Industry observers spot a pattern in UrbanClap’s overseas expansion. It indicates a larger trend among Indian online startups as growth at home plateaus.

“Most of the Indian internet-based startups chase and witness fast-paced growth early on. Once the business reaches a sizeable scale, it becomes difficult to sustain growth at earlier levels. This is when they start looking to get into international markets,” said N Chandramouli, CEO of Trust Research Advisory, a Mumbai-based market-research firm.

Cab-hailing app Ola, which operates in countries like Australia and the UK, and hotel-aggregator OYO, with presence in China and Indonesia, among other countries, are prime examples of firms adopting this strategy.

Yet, success depends on picking the right market. On that count, UrbanClap appears to be in the right place, at the right time.

A large section of the population in the UAE is Indian. Given its experience in serving diverse consumer segments back home, UrbanClap has the cultural advantage. Many expatriate Indians would prefer a company from back home, experts said.

“People away from home have an affinity towards a brand they may have heard about from family and friends. UrbanClap is now recognisable in India and is likely to win the trust of Indians living overseas,” said Chandramouli. It also stands to gain from the huge presence of non-Indian expatriates in the UAE.

“Abu Dhabi and Dubai are home to a large number of Americans, Russians, and Germans. So, the two cities can serve as a mini test market for the brand (UrbanClap), giving it a good exposure to the requirements of a wide section of consumers,” reasoned Chandramouli.

Confident of applying its lessons from the UAE, UrbanClap is said to be looking to roll out operations in more countries in the region.

Staying the course

UrbanClap’s global ambitions follow its fast-paced expansion in India.

Founded in 2014, the company is now present in 10 Indian cities and has over 20,000 service professionals on its platform. It has attracted investors ranging from Tata Group’s chairman emeritus, Ratan Tata, to Steadview Capital, Accel Partners, SAIF Partners, and Bessemer Venture Partners.

The company more than doubled operating revenues from Rs46 crore ($6.6 million) in financial year 2018, to Rs116 crore the next year.
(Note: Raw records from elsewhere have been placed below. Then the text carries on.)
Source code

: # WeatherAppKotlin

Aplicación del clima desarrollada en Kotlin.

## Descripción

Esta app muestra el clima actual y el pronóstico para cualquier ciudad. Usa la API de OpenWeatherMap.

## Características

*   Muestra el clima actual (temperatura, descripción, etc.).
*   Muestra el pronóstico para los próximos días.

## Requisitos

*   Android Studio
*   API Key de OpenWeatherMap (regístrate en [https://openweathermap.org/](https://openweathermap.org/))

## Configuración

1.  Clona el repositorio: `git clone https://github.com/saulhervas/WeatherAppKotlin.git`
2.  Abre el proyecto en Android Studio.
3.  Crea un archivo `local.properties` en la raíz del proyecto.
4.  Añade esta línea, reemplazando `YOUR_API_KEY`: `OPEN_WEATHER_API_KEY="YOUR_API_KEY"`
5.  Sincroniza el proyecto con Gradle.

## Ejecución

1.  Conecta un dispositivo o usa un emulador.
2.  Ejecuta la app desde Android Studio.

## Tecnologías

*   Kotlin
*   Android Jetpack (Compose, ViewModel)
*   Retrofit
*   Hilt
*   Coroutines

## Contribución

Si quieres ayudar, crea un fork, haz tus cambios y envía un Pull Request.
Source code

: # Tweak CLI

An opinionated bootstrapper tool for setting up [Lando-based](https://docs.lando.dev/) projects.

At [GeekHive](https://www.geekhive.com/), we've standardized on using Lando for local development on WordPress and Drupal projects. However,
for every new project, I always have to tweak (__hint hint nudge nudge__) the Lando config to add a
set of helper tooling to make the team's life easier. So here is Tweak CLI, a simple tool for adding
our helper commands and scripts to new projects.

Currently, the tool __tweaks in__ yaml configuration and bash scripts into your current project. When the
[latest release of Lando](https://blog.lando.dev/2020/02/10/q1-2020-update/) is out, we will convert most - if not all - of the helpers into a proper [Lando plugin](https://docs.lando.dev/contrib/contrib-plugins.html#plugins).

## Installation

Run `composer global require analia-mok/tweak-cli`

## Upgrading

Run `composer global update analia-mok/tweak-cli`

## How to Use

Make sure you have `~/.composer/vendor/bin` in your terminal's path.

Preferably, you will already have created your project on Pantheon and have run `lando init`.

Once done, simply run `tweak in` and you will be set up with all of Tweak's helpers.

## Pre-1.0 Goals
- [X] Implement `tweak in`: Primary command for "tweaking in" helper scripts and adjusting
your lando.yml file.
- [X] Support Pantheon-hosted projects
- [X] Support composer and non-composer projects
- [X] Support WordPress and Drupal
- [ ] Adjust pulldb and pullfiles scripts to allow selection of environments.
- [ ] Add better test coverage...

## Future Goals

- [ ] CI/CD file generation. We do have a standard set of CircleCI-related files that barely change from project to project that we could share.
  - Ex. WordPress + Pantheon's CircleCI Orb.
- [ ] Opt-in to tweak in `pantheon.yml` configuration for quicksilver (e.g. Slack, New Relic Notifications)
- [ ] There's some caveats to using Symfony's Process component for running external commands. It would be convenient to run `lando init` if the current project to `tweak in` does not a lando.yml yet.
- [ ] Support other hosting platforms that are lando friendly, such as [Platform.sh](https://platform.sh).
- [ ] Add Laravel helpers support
However, operating losses, too, widened to Rs72 crore in financial year 2019, from Rs57 crore the previous financial year. UrbanClap hopes to break even in a year or so.

In India, it competes with Housejoy, QuikrEasy, and Lifeeasy. These firms are vying for a share of India’s online services market, estimated at Rs440 crore, according to a recent report by KPMG and Google.

“Supply aggregators such as UrbanClap and Housejoy are competing more with standalone service providers such as MyGlamm (that provides at-home beauty services), than traditional listing firms such as Justdial,” Neha Singh, co-founder of Tracxn, had told Mint in 2017.